A couple days ago I actually began to crave exercise instead, and yesterday I ventured out in the cold and snow for a long walk.  I loved it.  My body loved it more.  This morning I walked again, although I did so indoors to avoid the treacherous sleet-encrusted sidewalks of Washington. After a lunch that reflected my healthier eating habits, I actually sat and read.   Then I wanted to meditate, which brought me to writing today.  As if each good habit naturally led to consciousness of yet another and another.

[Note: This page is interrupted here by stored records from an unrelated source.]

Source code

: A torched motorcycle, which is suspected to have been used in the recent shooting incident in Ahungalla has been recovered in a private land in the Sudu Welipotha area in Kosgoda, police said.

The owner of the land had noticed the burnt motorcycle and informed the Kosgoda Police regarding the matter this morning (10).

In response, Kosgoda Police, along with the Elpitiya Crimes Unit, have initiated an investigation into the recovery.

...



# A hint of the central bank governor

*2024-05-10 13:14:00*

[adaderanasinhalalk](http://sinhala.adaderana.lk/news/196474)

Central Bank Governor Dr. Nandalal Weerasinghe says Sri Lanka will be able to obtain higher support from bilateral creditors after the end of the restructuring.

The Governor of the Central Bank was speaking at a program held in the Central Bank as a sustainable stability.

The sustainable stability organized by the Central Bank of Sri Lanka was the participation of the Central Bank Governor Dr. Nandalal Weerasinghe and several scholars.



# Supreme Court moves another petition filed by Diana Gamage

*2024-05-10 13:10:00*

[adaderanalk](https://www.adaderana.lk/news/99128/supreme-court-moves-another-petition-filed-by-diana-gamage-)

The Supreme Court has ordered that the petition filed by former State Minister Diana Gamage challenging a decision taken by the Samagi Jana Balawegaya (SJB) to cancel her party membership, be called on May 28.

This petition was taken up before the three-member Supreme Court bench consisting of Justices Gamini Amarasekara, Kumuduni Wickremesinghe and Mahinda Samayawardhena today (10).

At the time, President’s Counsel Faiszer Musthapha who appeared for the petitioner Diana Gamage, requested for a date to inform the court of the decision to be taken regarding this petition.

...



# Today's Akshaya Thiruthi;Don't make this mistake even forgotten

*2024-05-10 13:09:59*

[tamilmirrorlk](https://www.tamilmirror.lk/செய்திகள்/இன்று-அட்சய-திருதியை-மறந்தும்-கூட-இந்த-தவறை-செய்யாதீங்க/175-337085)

My meditation did more than return me to my computer to write.  I found myself questioning what I spend time on and the level of stress I experience from trying to keep so many balls in the air.  I actually laughed when I thought of forgetting to bring an activity sheet to a presentation I gave on Thursday.  Although I expect I will be harshly judged for this oversight, it wasn't the end of the world, and we were able to complete the activity in another way.  By contrast, letting exercise drop off my schedule for much of the week has had significant long- and short-term consequences.

I'd like to think that I will arrive at Easter pledged to really have learned and practiced my more conscious way of living so that I really will have a rebirth.  History indicates that will not be the case. I've actually continued without sugar until my birthday in May one year and all the way until Christmas another, but there is always a piece of chocolate tantalizing me.

But, what if this year, I actually did allow myself to live my truth?  Would staying off of sugar be like the domino that didn't fall and knock the others down? Would I keep exercising and meditating? Would I write this blog more regularly again? Would I be more like God envisions my potential?

That truly would be the potential of rebirth.